• [How to complete this task]
Output, word for word, the lines of this listing that fall between the line with "fx=853.6 fy=853.6 cx=639.5" and the line with "What covers the pixel (968, 601)?", counting both of those lines, and no others.

• [Records shown]

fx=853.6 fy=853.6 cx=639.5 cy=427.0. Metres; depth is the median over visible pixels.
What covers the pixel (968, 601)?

...

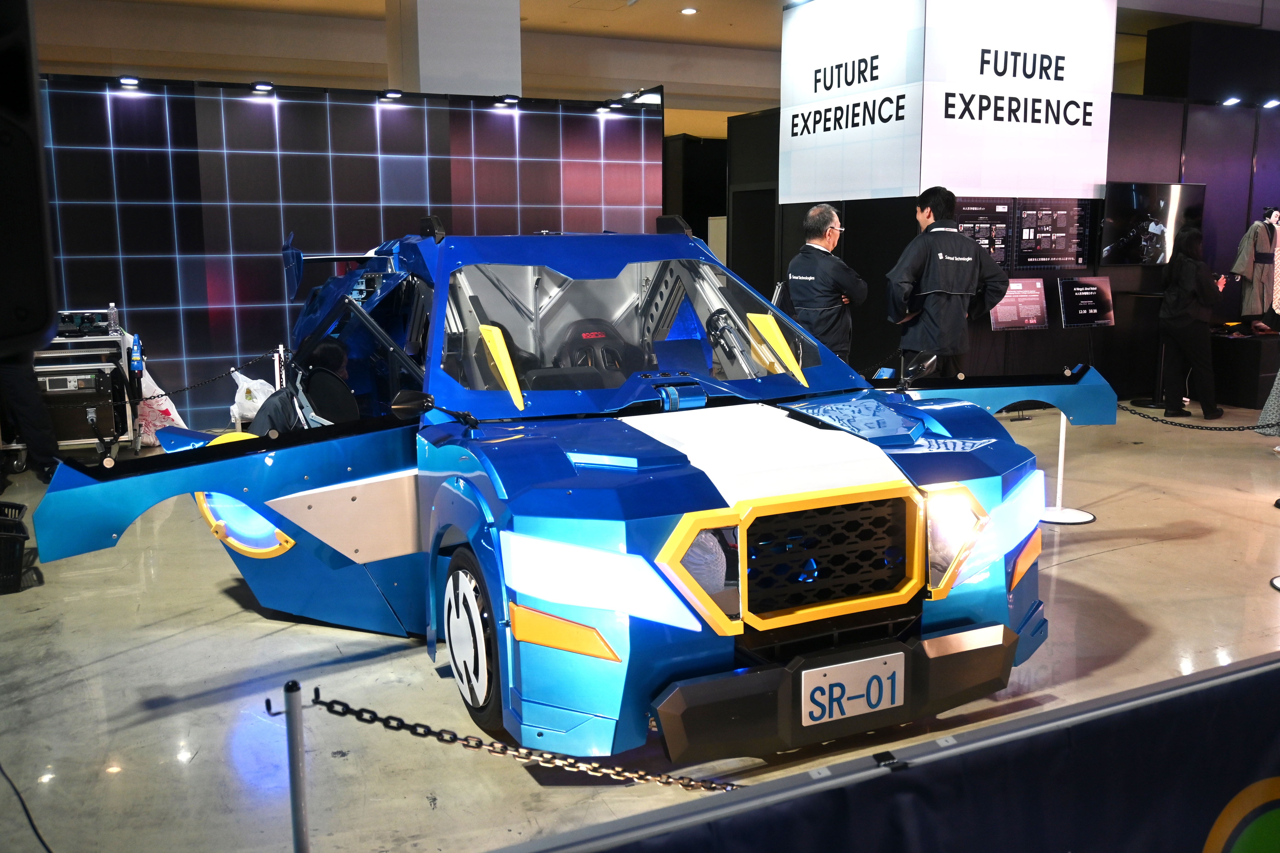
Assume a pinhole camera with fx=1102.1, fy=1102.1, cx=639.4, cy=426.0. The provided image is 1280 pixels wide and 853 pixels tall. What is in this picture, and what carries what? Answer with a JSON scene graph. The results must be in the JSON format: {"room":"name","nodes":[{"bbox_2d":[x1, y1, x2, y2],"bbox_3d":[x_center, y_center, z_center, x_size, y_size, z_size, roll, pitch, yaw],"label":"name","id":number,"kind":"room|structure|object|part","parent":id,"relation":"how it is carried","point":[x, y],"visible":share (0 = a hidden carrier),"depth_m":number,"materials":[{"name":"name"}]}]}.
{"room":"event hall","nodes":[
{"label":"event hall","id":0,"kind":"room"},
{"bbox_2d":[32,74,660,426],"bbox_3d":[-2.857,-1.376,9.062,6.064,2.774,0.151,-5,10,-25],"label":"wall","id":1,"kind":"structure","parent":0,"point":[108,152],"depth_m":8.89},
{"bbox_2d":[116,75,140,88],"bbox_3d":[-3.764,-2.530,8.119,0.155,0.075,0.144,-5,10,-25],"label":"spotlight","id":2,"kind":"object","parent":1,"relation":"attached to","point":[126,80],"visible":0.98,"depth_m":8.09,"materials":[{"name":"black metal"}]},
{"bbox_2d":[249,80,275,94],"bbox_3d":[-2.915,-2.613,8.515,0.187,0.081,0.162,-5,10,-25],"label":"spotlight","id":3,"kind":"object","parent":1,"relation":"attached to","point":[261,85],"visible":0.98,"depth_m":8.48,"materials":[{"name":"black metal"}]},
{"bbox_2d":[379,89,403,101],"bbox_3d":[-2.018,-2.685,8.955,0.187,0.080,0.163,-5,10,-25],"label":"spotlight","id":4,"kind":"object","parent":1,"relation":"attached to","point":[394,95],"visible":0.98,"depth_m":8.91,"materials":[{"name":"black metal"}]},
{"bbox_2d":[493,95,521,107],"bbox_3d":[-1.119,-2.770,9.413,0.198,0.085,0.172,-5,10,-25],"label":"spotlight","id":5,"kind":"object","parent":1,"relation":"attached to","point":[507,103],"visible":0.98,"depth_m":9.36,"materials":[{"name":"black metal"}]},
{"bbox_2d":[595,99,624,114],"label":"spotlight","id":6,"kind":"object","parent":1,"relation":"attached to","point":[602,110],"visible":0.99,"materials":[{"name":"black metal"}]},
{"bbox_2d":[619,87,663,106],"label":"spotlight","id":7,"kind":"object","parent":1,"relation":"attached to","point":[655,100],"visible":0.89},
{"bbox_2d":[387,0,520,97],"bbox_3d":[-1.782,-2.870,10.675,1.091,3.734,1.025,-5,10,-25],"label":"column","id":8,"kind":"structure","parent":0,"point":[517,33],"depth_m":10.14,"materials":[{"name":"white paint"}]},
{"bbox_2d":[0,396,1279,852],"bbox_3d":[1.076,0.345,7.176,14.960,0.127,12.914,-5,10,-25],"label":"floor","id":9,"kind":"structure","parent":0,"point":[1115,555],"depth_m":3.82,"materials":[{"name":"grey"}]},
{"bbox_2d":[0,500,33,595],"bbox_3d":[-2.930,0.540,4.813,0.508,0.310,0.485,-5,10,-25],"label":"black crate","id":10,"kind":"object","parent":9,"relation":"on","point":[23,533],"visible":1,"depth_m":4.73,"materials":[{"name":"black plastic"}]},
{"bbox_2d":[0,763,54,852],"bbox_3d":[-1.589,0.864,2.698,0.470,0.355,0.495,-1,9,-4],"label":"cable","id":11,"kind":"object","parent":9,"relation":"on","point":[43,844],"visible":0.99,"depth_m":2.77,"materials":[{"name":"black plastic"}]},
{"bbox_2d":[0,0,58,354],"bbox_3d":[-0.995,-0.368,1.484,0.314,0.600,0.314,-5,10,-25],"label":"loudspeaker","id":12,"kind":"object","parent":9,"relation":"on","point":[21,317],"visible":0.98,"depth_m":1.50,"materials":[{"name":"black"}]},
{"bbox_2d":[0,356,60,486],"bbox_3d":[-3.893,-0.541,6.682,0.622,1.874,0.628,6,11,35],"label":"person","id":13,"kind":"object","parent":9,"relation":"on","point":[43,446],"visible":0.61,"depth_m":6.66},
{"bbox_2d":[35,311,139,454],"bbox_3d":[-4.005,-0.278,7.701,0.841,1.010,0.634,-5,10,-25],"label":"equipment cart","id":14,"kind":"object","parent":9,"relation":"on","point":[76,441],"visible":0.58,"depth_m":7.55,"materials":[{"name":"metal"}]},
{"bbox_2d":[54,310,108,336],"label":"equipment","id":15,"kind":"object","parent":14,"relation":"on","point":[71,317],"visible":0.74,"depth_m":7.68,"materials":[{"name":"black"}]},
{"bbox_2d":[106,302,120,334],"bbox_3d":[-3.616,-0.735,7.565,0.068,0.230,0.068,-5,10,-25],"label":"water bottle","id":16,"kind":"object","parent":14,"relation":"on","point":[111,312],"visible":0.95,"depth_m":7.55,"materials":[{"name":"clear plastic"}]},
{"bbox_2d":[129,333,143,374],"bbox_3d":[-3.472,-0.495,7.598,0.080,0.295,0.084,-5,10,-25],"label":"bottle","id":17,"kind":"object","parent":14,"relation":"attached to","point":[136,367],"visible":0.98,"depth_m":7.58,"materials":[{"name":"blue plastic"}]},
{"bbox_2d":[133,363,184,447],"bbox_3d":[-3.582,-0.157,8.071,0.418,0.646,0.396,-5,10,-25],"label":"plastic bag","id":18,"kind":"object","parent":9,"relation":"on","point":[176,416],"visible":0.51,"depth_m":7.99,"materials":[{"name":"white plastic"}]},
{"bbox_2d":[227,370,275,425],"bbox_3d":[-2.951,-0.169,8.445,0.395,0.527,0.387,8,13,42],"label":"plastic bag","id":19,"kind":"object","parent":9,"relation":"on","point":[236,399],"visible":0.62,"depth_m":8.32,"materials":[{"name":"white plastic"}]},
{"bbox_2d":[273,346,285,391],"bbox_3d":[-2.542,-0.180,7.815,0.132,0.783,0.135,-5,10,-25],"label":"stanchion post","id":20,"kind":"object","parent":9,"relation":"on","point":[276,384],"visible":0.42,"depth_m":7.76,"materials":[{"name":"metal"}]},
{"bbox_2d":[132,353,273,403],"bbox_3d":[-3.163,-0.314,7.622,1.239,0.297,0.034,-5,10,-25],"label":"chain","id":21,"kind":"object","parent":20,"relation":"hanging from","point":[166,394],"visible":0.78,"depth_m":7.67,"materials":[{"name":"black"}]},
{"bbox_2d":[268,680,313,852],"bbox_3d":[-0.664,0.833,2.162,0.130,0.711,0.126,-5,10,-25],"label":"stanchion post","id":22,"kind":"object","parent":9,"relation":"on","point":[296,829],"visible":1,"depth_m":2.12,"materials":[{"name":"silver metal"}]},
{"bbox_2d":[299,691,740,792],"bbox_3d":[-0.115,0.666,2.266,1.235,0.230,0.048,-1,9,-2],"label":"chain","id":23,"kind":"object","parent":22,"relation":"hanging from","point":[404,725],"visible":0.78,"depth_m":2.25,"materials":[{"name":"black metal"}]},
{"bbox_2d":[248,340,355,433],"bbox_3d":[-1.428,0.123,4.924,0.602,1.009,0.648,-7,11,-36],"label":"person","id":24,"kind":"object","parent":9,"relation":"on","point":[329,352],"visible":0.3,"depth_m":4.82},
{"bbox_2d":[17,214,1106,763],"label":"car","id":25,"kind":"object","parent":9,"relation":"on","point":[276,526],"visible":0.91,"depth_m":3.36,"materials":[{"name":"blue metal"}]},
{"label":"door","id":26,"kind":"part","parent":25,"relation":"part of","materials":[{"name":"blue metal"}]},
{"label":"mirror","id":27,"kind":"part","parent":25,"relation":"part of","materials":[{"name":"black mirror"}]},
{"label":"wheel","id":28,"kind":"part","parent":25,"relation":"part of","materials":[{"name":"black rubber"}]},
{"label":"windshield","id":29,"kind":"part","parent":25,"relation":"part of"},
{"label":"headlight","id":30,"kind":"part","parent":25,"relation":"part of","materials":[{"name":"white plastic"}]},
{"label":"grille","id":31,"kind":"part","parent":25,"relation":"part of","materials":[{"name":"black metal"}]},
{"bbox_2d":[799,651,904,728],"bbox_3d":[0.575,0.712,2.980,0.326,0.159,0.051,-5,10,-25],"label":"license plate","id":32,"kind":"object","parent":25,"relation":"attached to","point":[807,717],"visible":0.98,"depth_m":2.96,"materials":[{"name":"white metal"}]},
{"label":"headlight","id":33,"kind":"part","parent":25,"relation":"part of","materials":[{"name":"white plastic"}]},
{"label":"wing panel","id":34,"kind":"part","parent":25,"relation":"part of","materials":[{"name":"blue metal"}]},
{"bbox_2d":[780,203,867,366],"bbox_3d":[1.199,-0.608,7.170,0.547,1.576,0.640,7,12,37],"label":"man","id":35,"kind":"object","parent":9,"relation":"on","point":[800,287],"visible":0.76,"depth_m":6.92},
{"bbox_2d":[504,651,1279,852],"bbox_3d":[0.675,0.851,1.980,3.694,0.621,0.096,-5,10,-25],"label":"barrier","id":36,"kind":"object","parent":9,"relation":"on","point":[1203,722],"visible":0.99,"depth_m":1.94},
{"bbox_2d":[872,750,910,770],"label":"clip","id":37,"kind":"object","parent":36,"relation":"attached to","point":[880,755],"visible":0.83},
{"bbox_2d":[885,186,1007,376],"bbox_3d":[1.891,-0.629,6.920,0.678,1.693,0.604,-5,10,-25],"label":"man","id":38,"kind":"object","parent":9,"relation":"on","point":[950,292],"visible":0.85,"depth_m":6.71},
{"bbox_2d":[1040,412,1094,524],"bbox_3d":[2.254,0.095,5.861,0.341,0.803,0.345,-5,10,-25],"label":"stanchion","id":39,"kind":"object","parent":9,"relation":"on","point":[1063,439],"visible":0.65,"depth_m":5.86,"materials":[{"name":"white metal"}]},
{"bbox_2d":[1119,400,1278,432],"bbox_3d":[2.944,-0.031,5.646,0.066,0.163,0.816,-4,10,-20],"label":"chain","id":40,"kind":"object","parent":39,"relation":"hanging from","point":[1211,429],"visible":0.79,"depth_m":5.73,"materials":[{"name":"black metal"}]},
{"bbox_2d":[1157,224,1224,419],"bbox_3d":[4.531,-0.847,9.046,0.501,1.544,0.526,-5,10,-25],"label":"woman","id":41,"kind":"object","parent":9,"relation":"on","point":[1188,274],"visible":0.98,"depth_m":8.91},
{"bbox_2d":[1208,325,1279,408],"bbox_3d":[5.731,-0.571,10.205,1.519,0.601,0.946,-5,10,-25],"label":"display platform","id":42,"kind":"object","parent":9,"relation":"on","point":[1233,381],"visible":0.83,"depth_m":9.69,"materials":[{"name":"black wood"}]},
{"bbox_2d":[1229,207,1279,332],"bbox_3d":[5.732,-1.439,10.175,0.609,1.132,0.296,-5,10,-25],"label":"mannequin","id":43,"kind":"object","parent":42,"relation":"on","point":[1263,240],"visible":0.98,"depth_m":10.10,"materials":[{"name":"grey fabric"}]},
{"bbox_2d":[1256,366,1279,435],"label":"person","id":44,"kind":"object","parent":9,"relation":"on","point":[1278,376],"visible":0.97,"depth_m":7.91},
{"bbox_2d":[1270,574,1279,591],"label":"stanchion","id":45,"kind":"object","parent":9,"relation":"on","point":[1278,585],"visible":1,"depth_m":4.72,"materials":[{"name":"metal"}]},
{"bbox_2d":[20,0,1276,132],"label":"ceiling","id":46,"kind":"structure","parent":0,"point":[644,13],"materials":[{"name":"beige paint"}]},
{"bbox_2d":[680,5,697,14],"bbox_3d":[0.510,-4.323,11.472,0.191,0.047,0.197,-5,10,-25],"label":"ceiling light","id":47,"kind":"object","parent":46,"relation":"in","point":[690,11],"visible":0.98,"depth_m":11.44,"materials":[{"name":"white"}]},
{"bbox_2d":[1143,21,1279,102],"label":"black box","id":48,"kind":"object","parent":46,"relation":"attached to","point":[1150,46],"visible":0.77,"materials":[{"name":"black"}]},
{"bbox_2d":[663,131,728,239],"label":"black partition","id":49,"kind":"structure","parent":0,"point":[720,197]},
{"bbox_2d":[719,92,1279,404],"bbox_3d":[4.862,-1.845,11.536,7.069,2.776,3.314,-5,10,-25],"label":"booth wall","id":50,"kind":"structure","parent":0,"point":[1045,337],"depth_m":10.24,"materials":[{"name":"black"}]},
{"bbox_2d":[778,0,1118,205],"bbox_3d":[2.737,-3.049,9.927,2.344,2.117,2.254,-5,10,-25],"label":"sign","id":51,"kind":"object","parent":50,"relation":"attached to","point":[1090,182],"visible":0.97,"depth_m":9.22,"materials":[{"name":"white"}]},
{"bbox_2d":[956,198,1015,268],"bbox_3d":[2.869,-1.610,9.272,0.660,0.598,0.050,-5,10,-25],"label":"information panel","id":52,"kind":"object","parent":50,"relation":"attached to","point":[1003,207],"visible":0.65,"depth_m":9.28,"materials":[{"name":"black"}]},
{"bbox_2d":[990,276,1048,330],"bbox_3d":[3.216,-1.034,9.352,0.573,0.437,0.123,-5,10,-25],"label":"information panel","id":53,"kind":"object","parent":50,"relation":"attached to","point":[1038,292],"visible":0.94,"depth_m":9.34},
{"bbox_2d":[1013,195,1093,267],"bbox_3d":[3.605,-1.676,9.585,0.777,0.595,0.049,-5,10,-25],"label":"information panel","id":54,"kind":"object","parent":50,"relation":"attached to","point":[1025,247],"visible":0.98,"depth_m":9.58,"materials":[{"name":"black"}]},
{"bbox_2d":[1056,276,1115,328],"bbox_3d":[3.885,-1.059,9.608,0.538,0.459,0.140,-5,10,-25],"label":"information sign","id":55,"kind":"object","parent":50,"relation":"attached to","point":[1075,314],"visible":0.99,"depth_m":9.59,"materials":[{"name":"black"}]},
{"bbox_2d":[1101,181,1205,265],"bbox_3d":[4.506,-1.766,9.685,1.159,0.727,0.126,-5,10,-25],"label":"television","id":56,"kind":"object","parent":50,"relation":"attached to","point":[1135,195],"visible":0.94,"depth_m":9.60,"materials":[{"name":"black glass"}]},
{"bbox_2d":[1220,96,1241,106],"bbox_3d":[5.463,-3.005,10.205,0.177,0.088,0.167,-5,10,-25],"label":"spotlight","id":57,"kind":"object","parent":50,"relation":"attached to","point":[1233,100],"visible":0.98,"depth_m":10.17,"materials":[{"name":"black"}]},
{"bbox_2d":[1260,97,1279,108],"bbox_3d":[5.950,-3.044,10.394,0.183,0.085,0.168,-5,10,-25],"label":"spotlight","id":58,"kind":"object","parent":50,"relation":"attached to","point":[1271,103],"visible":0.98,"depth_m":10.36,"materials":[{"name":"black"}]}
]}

• [Reply to the exercise]
fx=853.6 fy=853.6 cx=639.5 cy=427.0. Metres; depth is the median over visible pixels.
What covers the pixel (968, 601)?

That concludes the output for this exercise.